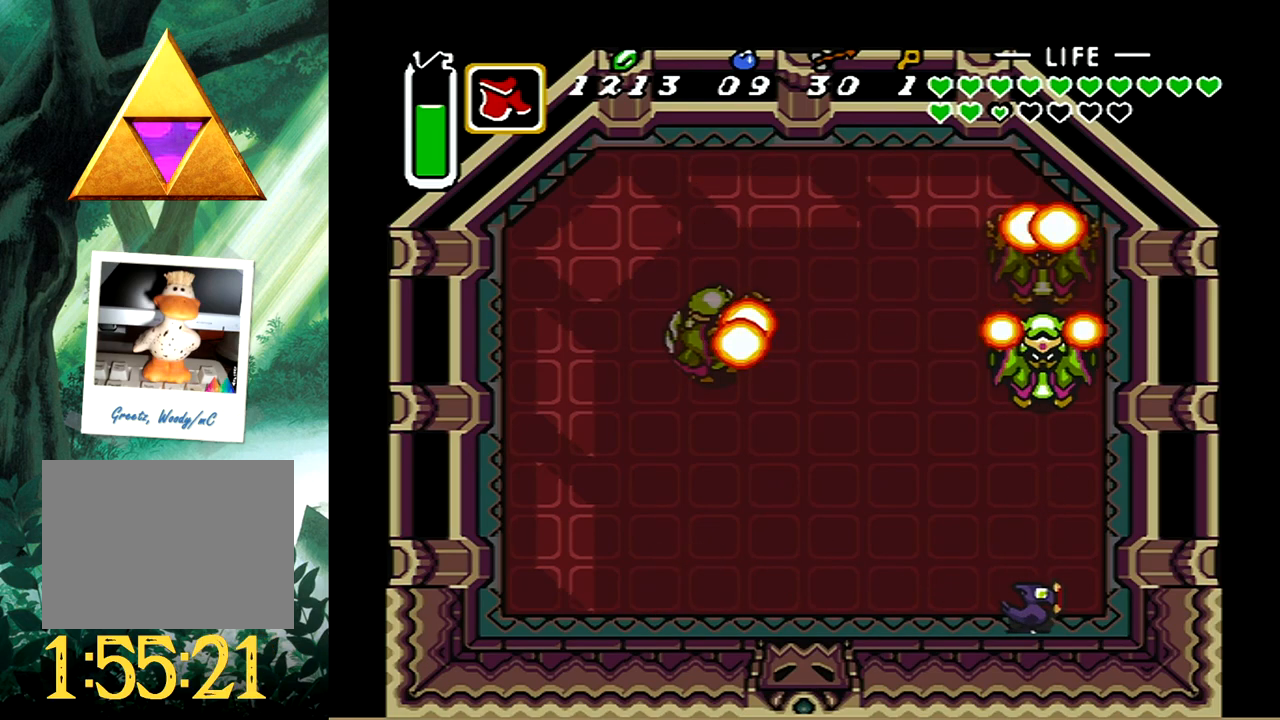
{"buttons": [], "events": [[233, "DPAD_UP", "up"], [267, "A", "down"], [433, "A", "up"]]}
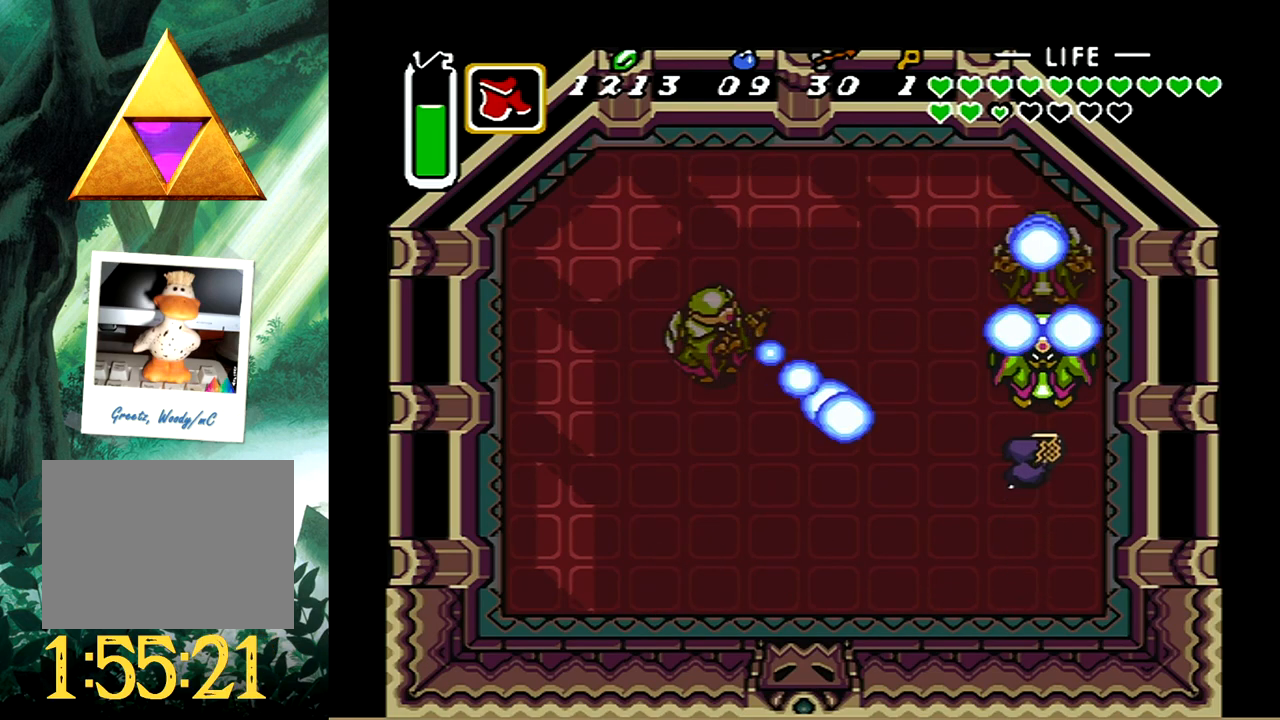
{"buttons": [], "events": [[33, "A", "down"], [183, "A", "up"], [233, "A", "down"], [333, "A", "up"], [383, "A", "down"], [500, "A", "up"]]}
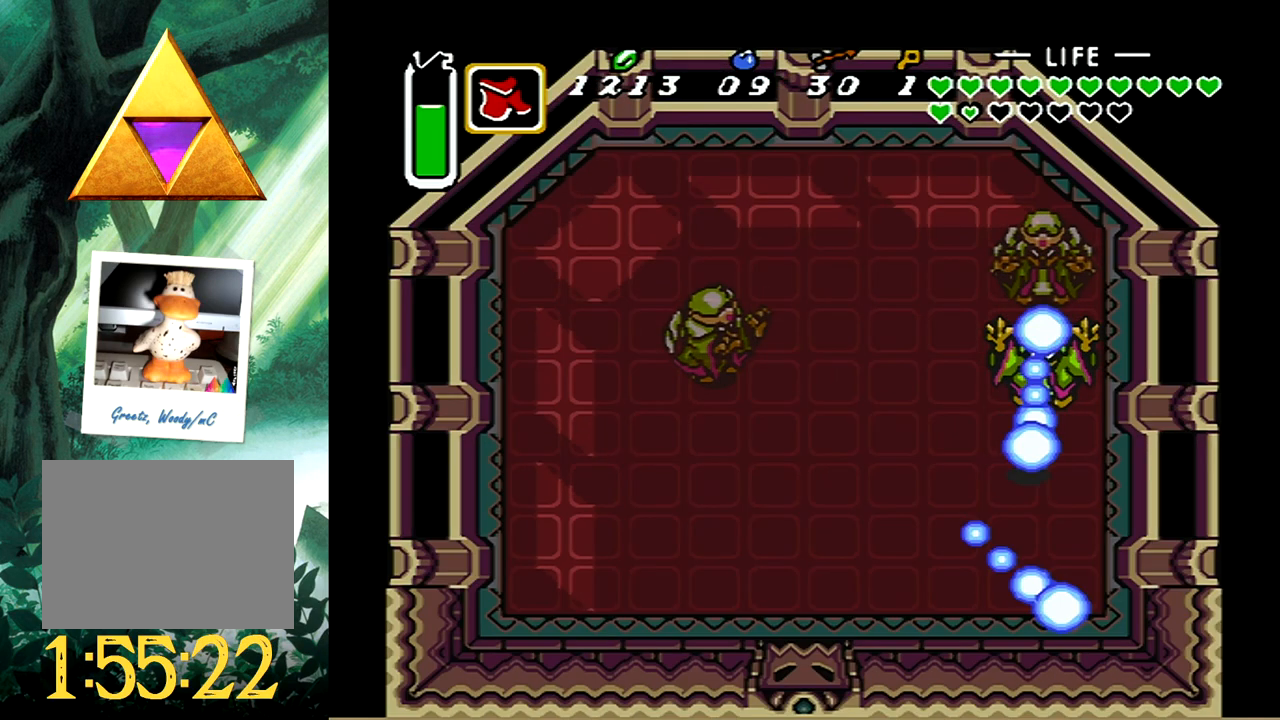
{"buttons": ["A"], "events": [[50, "A", "down"], [183, "A", "up"], [217, "A", "down"], [333, "A", "up"], [383, "A", "down"]]}
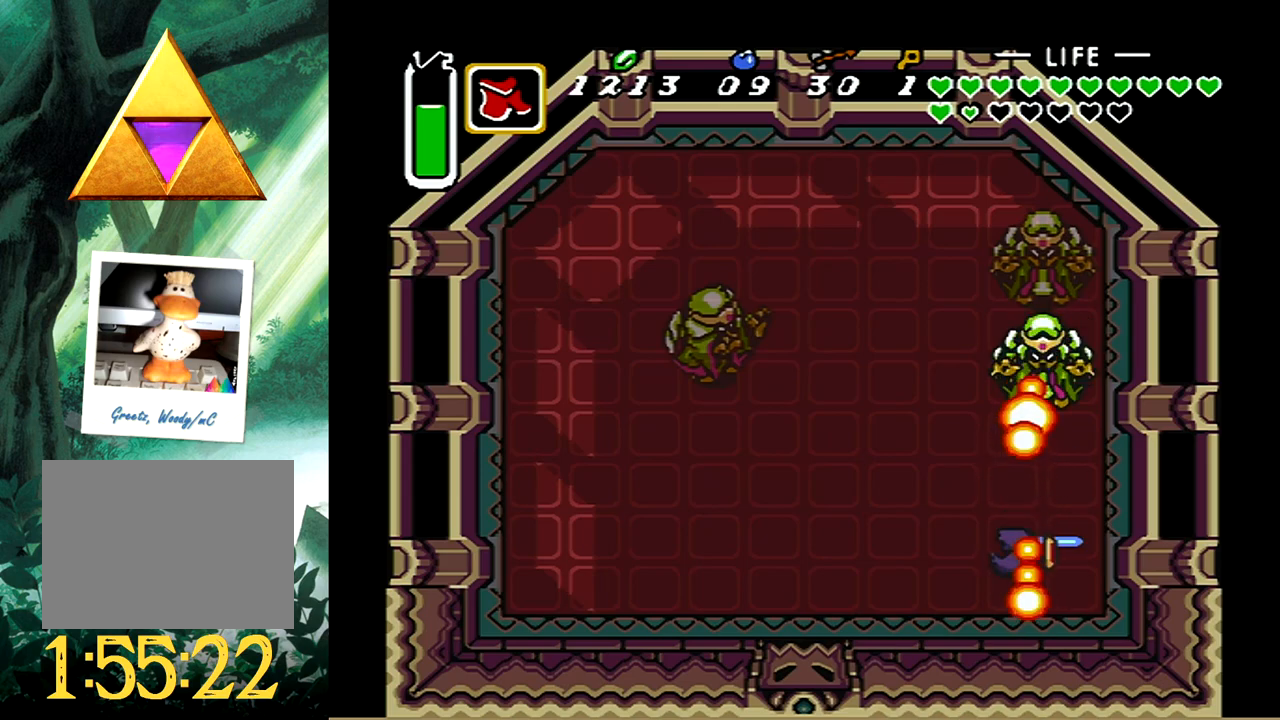
{"buttons": [], "events": [[17, "A", "up"]]}
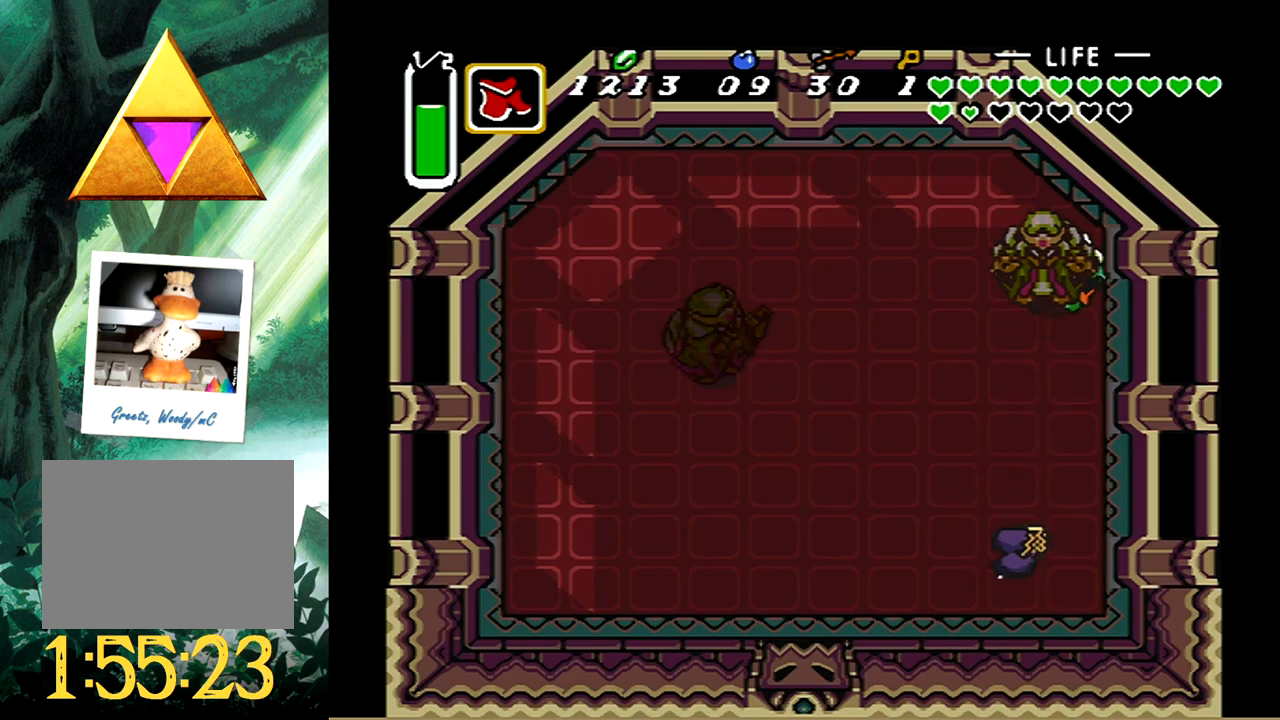
{"buttons": [], "events": []}
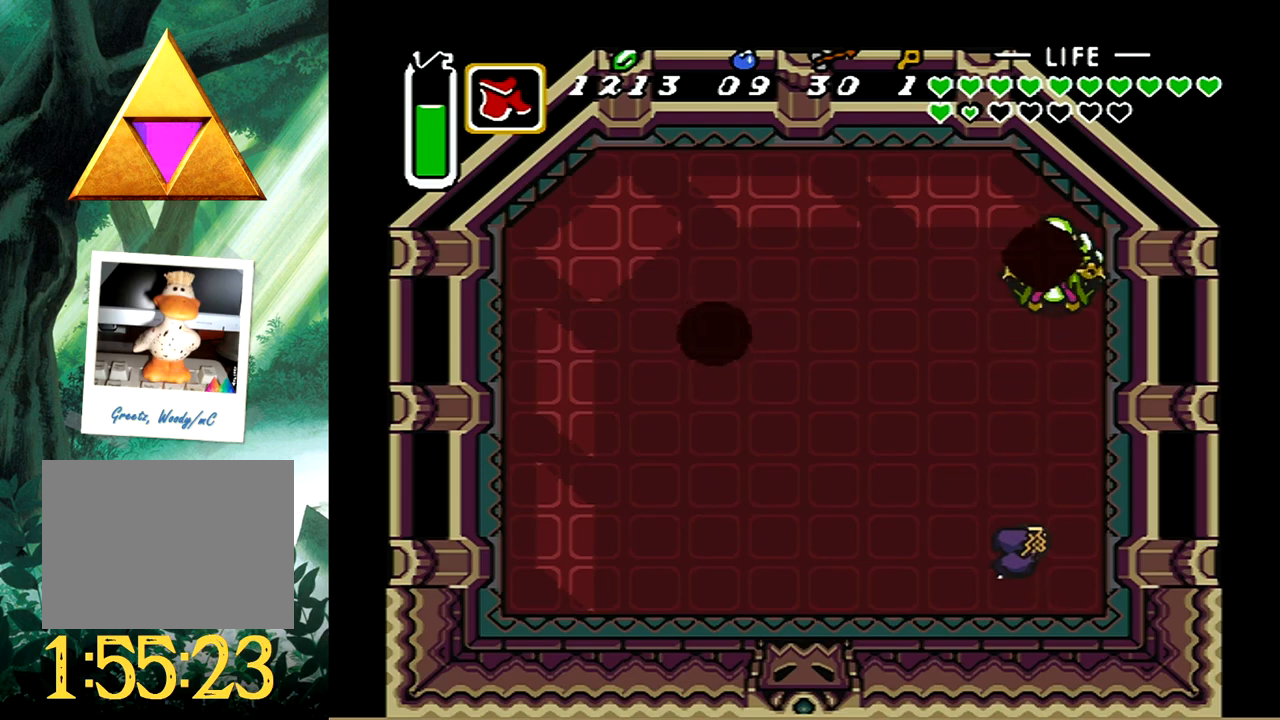
{"buttons": [], "events": []}
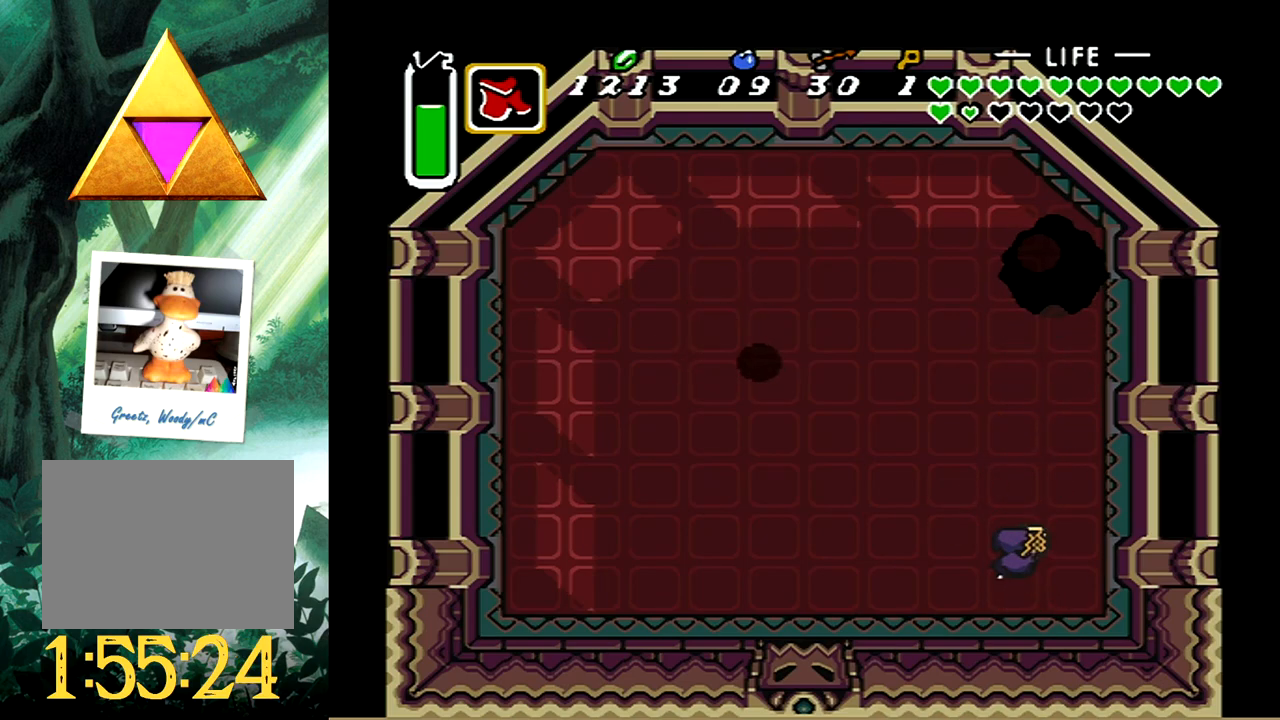
{"buttons": ["DPAD_LEFT"], "events": [[233, "DPAD_LEFT", "down"]]}
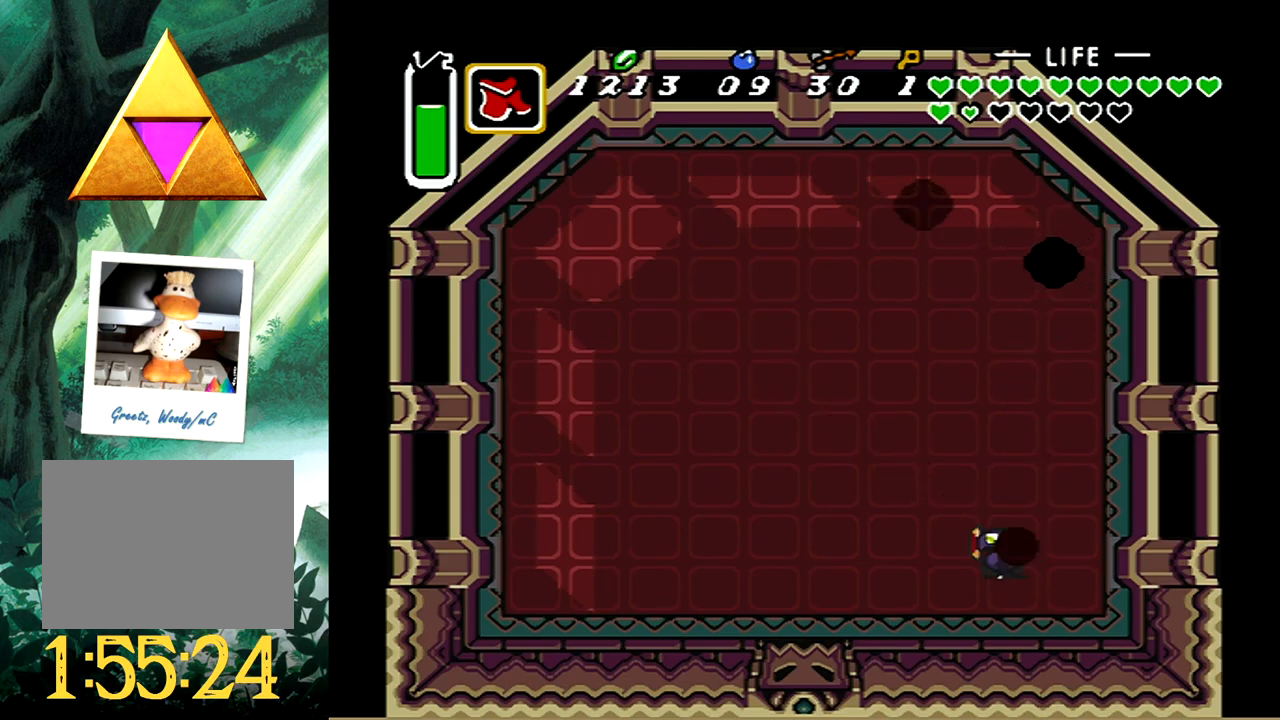
{"buttons": ["DPAD_LEFT"], "events": [[167, "DPAD_LEFT", "up"], [283, "DPAD_LEFT", "down"], [300, "DPAD_UP", "down"], [367, "DPAD_UP", "up"]]}
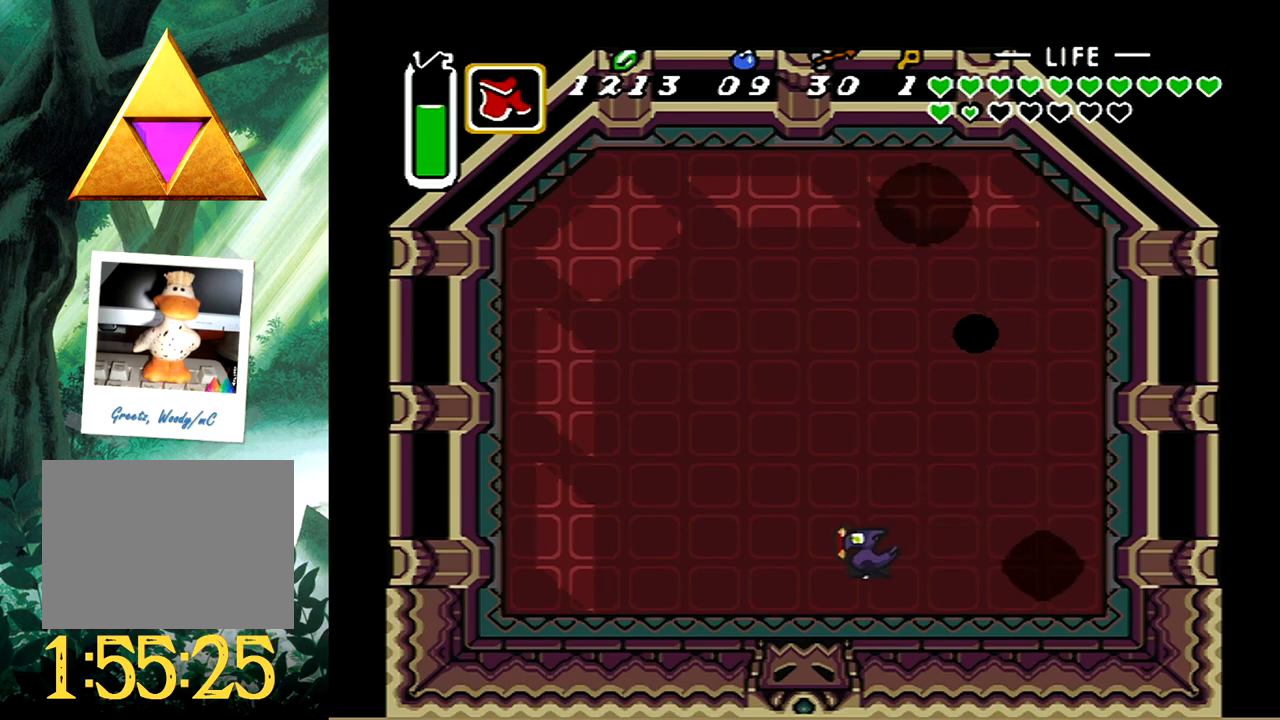
{"buttons": ["DPAD_UP", "DPAD_LEFT"], "events": [[433, "DPAD_UP", "down"]]}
+---+
Write out the data precisely as given, excluding the pictures.

{"buttons": [], "events": [[233, "DPAD_UP", "up"], [267, "A", "down"], [433, "A", "up"]]}
{"buttons": [], "events": [[33, "A", "down"], [183, "A", "up"], [233, "A", "down"], [333, "A", "up"], [383, "A", "down"], [500, "A", "up"]]}
{"buttons": ["A"], "events": [[50, "A", "down"], [183, "A", "up"], [217, "A", "down"], [333, "A", "up"], [383, "A", "down"]]}
{"buttons": [], "events": [[17, "A", "up"]]}
{"buttons": [], "events": []}
{"buttons": [], "events": []}
{"buttons": ["DPAD_LEFT"], "events": [[233, "DPAD_LEFT", "down"]]}
{"buttons": ["DPAD_LEFT"], "events": [[167, "DPAD_LEFT", "up"], [283, "DPAD_LEFT", "down"], [300, "DPAD_UP", "down"], [367, "DPAD_UP", "up"]]}
{"buttons": ["DPAD_UP", "DPAD_LEFT"], "events": [[433, "DPAD_UP", "down"]]}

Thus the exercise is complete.